Metformin usage in thyroid cancer patients
In a large Korean study involving 223,530 individuals with T2D and newly diagnosed cancer, researchers investigated the effects of different glucose-lowering treatments on the development of cancer metastasis. The findings revealed that the use of dipeptidyl peptidase-4 (DPP-4) inhibitors did not significantly increase the risk of cancer spreading compared to no antidiabetic drug treatment, except in cases of thyroid cancer. However, treatment with metformin, either alone or in combination with DPP-4 inhibitors, was associated with a reduced risk of cancer metastasis in patients with pre-existing cancer, including thyroid cancer. These results suggest that metformin may have a protective effect in lowering the risk of cancer spreading in individuals with T2D and comorbid incident cancer, particularly in cases involving the thyroid [39]. National Institute of Health study appointed metformin as the only of the analysed factors (involving a high dosage of vitamin C and a ketogenic diet) as a useful adjuvant therapy in differentiated thyroid cancer with metastases [40].
In the bioinformatics research, based on ligand-receptor binding simulations, the synergistic effect of metformin and vemurafenib on anaplastic thyroid cancer cells was suggested. Then, the other research group confirmed this effect in in vitro research on cell lines [41, 42]. Similar results were achieved also for combinations of metformin with sorafenib [43], metformin with pioglitazone [26], and metformin with acetylsalicylate acid [44].

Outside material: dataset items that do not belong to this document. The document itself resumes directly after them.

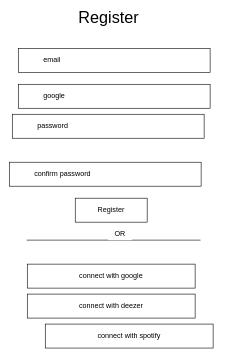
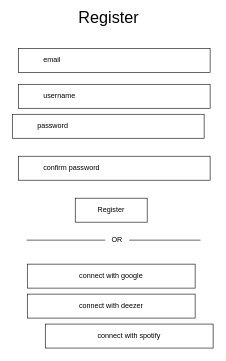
  <mxCell id="0" />
  <mxCell id="1" parent="0" />
  <mxCell id="2" value="&lt;blockquote style=&quot;margin: 0 0 0 40px ; border: none ; padding: 0px&quot;&gt;email&lt;/blockquote&gt;" style="rounded=0;whiteSpace=wrap;html=1;align=left;" vertex="1" parent="1"><mxGeometry x="30" y="80" width="320" height="40" as="geometry" /></mxCell>
  <mxCell id="3" value="&lt;blockquote style=&quot;margin: 0 0 0 40px ; border: none ; padding: 0px&quot;&gt;password&lt;/blockquote&gt;" style="rounded=0;whiteSpace=wrap;html=1;align=left;" vertex="1" parent="1"><mxGeometry x="20" y="190" width="320" height="40" as="geometry" /></mxCell>
  <mxCell id="4" value="Register" style="rounded=0;whiteSpace=wrap;html=1;" vertex="1" parent="1"><mxGeometry x="125" y="330" width="120" height="40" as="geometry" /></mxCell>
  <mxCell id="5" value="" style="endArrow=none;html=1;" edge="1" parent="1"><mxGeometry width="50" height="50" relative="1" as="geometry"><mxPoint x="44" y="400" as="sourcePoint" /><mxPoint x="334" y="400" as="targetPoint" /></mxGeometry></mxCell>
- <mxCell id="6" value="OR" style="text;html=1;strokeColor=none;align=center;verticalAlign=middle;whiteSpace=wrap;rounded=0;fillColor=#ffffff;" vertex="1" parent="1"><mxGeometry x="180" y="380" width="40" height="20" as="geometry" /></mxCell>
+ <mxCell id="6" value="OR" style="text;html=1;strokeColor=none;align=center;verticalAlign=middle;whiteSpace=wrap;rounded=0;fillColor=#ffffff;" vertex="1" parent="1"><mxGeometry x="175" y="390" width="40" height="20" as="geometry" /></mxCell>
  <mxCell id="7" value="connect with google" style="rounded=0;whiteSpace=wrap;html=1;fillColor=#ffffff;" vertex="1" parent="1"><mxGeometry x="45" y="440" width="280" height="40" as="geometry" /></mxCell>
  <mxCell id="8" value="connect with deezer" style="rounded=0;whiteSpace=wrap;html=1;fillColor=#ffffff;" vertex="1" parent="1"><mxGeometry x="45" y="490" width="280" height="40" as="geometry" /></mxCell>
  <mxCell id="9" value="connect with spotify" style="rounded=0;whiteSpace=wrap;html=1;fillColor=#ffffff;" vertex="1" parent="1"><mxGeometry x="75" y="540" width="280" height="40" as="geometry" /></mxCell>
  <mxCell id="10" value="&lt;font style=&quot;font-size: 27px&quot;&gt;Register&lt;/font&gt;" style="text;html=1;strokeColor=none;fillColor=none;align=center;verticalAlign=middle;whiteSpace=wrap;rounded=0;" vertex="1" parent="1"><mxGeometry x="156" y="20" width="50" height="20" as="geometry" /></mxCell>
- <mxCell id="11" value="&lt;blockquote style=&quot;margin: 0 0 0 40px ; border: none ; padding: 0px&quot;&gt;google&lt;/blockquote&gt;" style="rounded=0;whiteSpace=wrap;html=1;align=left;" vertex="1" parent="1"><mxGeometry x="30" y="140" width="320" height="40" as="geometry" /></mxCell>
- <mxCell id="12" value="&lt;blockquote style=&quot;margin: 0 0 0 40px ; border: none ; padding: 0px&quot;&gt;confirm password&lt;/blockquote&gt;" style="rounded=0;whiteSpace=wrap;html=1;align=left;" vertex="1" parent="1"><mxGeometry x="15" y="270" width="320" height="40" as="geometry" /></mxCell>
+ <mxCell id="11" value="&lt;blockquote style=&quot;margin: 0 0 0 40px ; border: none ; padding: 0px&quot;&gt;username&lt;/blockquote&gt;" style="rounded=0;whiteSpace=wrap;html=1;align=left;" vertex="1" parent="1"><mxGeometry x="30" y="140" width="320" height="40" as="geometry" /></mxCell>
+ <mxCell id="12" value="&lt;blockquote style=&quot;margin: 0 0 0 40px ; border: none ; padding: 0px&quot;&gt;confirm password&lt;/blockquote&gt;" style="rounded=0;whiteSpace=wrap;html=1;align=left;" vertex="1" parent="1"><mxGeometry x="30" y="260" width="320" height="40" as="geometry" /></mxCell>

Retrospective research performed on 79 patients suggests that metformin-treated patients handle the therapy of iod-131 better in comparison to the control group. The advantages include smaller worsening of blood morphological parameters and faster regeneration. In the context of these results, metformin may be concerned as a radioprotective factor [45].
Conclusions
The beneficial effect of metformin on anaplastic thyroid cancer patients’ treatment was confirmed, however, the mechanism of this interaction is still unclear. The usage of metformin in thyroid cancer prevention is still under discussion — nevertheless, studies conducted on larger groups support this beneficial impact, at least in patients with insulin resistance or metabolic syndrome. Both the synergistic effect of metformin in anaplastic thyroid cancer chemotherapy and its protective effect in radiotherapy are still concerns and need additional confirmation in randomized clinical trials.